The island outside the window sparkles with paradise sun.
But I’m frozen.
Shaking.
Staring at the spot where he stood.
Because the worst part isn’t that he said those things.
The worst part—is that he meant every single one.
And the second worst—is that someone did put that blindfold on me.
Someone who wasn’t Noah.
And he knows it.
Even if he’ll never, ever say it out loud.
The moment the bathroom door closes, I break.
Not loudly.
Not dramatically.
Not the kind of break that makes sound.
It’s the silent kind.
The one that happens in the bones first — a deep, internal fracture that radiates outward until everything inside you feels hairline-cracked.
I sit there on the bed, knees pulled up, fingers tangled in the sheets like they’re the only thing keeping me tethered to the room, and the soft rush of the shower running on the other side of the door feels like it’s worlds away. Too normal. Too peaceful. Too wrong.
My pulse pounds hard enough that I feel it in my gums.
He didn’t put the blindfold on me.
He didn’t come into the room last night.
He didn’t touch me.
That means—
God.
That means someone else did.
And the only thing more terrifying than that truth is the way Noah reacted to it.
He knew.
He didn’t believe me.
But he knew.
He knew something happened.
And he didn’t ask,“Are you okay?”
He didn’t check if I was hurt.
He didn’t even look at me like someone who cared whether I slept, ate, or breathed.
He looked at me like a problem.
A liability.
A woman who needed correcting before she embarrassed him.

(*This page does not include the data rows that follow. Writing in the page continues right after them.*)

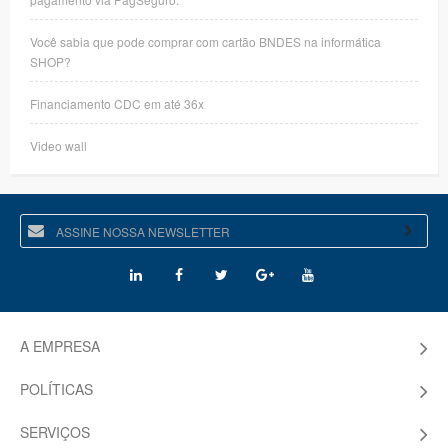
Você sabia que pode comprar com cartão BNDES na informática
SHOP?
Financiamento CDC em até 36x
Video wall
A EMPRESA
POLÍTICAS
SERVIÇOS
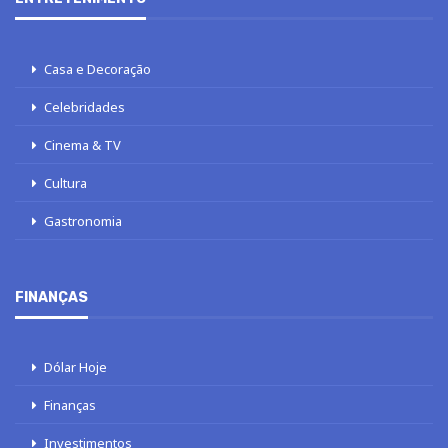
Casa e Decoração
Celebridades
Cinema & TV
Cultura
Gastronomia
FINANÇAS
Dólar Hoje
Finanças
Investimentos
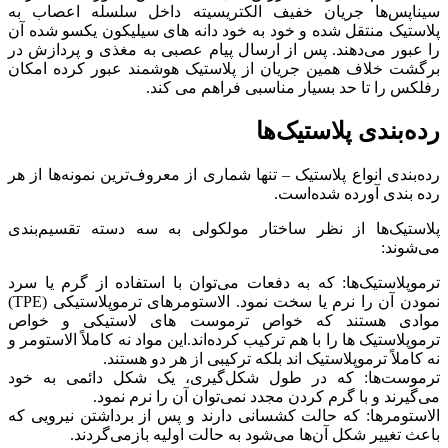
سیناپس‌ها جریان خفیف الکتریسیته داخل سلسله اعصاب به
پلاستیک منتقل شده و خود به خود دانه های سیلیکون یکسو شده آن
را عبور می‌دهند. پس از ارسال پیام عصبی به مغذی و پردازش در
برگشت خلاف همین جریان از پلاستیک هوشمند عبور کرده امکان
رفلکس را تا حد بسیار مناسبی فراهم می کند.
رده‌بندی پلاستیک‌ها
رده‌بندی انواع پلاستیک – تنها شماری از معروف‌ترین نمونه‌ها از هر
رده بندی آورده شده‌است.
پلاستیک‌ها از نظر ساختار مولکولی به سه دسته تقسیم‌بندی
می‌شوند:
ترموپلاستیک‌ها: که به دفعات می‌توان با استفاده از گرم یا سرد
نمودن آن را نرم یا سخت نمود. الاستومرهای ترموپلاستیکی (TPE)
موادی هستند که خواص ترموست های لاستیکی و خواص
ترموپلاستیک ها را با هم ترکیب کرده‌اند.این مواد نه کاملاً الاستومر و
نه کاملاً ترموپلاستیک اند بلکه ترکیبی از هر دو هستند.
ترموست‌ها: که در طول شکل‌گیری، یک شکل دائمی به خود
می‌گیرند و با گرم کردن مجدد نمی‌توان آن را نرم نمود.
الاستومرها: که حالت کشسانی دارند و پس از برداشتن نیرویی که
باعث تغییر شکل آن‌ها می‌شود به حالت اولیه بازمی‌گردند.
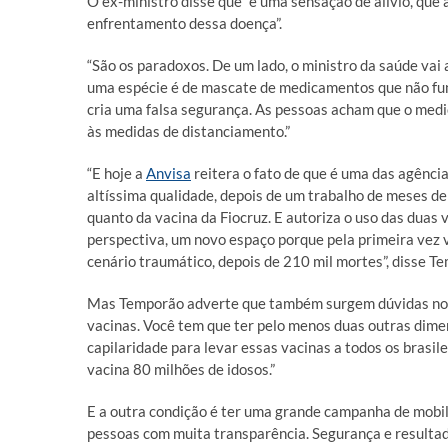
O ex-ministro disse que “é uma sensação de alívio, que
enfrentamento dessa doença”.
“São os paradoxos. De um lado, o ministro da saúde va
uma espécie é de mascate de medicamentos que não fun
cria uma falsa segurança. As pessoas acham que o med
às medidas de distanciamento.”
“E hoje a
Anvisa
reitera o fato de que é uma das agênci
altíssima qualidade, depois de um trabalho de meses d
quanto da vacina da Fiocruz. E autoriza o uso das duas
perspectiva, um novo espaço porque pela primeira vez
cenário traumático, depois de 210 mil mortes”, disse T
Mas Temporão adverte que também surgem dúvidas no 
vacinas. Você tem que ter pelo menos duas outras dime
capilaridade para levar essas vacinas a todos os brasile
vacina 80 milhões de idosos.”
E a outra condição é ter uma grande campanha de mobili
pessoas com muita transparência. Segurança e resultado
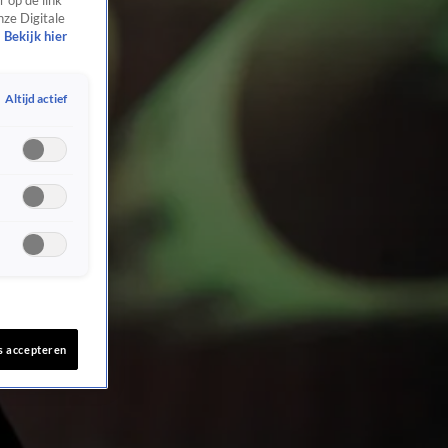
 op de link
nze Digitale
Bekijk hier
Altijd actief
s accepteren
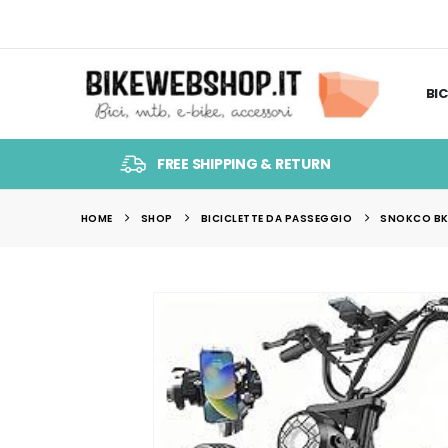
BIC
FREE SHIPPING & RETURN
HOME
SHOP
BICICLETTE DA PASSEGGIO
SNOKCO BK2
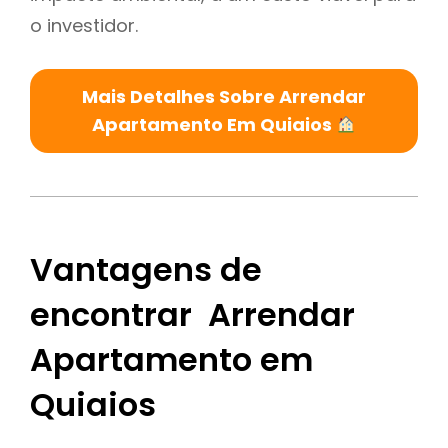
o investidor.
Mais Detalhes Sobre Arrendar
Apartamento Em Quiaios
Vantagens de
encontrar Arrendar
Apartamento em
Quiaios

My stomach twists painfully.
I get off the bed and stand on unsteady legs, the floor cold beneath my feet. The villa is drenched in soft, expensive sunlight — cream stone walls glowing warm, sheer curtains fluttering in the ocean breeze, the infinity pool outside sparkling like polished glass.
Everything is beautiful.
Everything is perfect.
Everything feels like a trap.
I walk toward the balcony, each step slow, careful, as though the air itself might crack under me. The sliding glass door opens with a whisper, and the humid island air rushes over my skin, sticking to me instantly.
Palm trees sway in the distance.
The ocean churns against the white sand far below.
Bright parasols dot the resort like scattered jewels.
A paradise people save years to visit.
But all I feel is a hollow pit in my chest.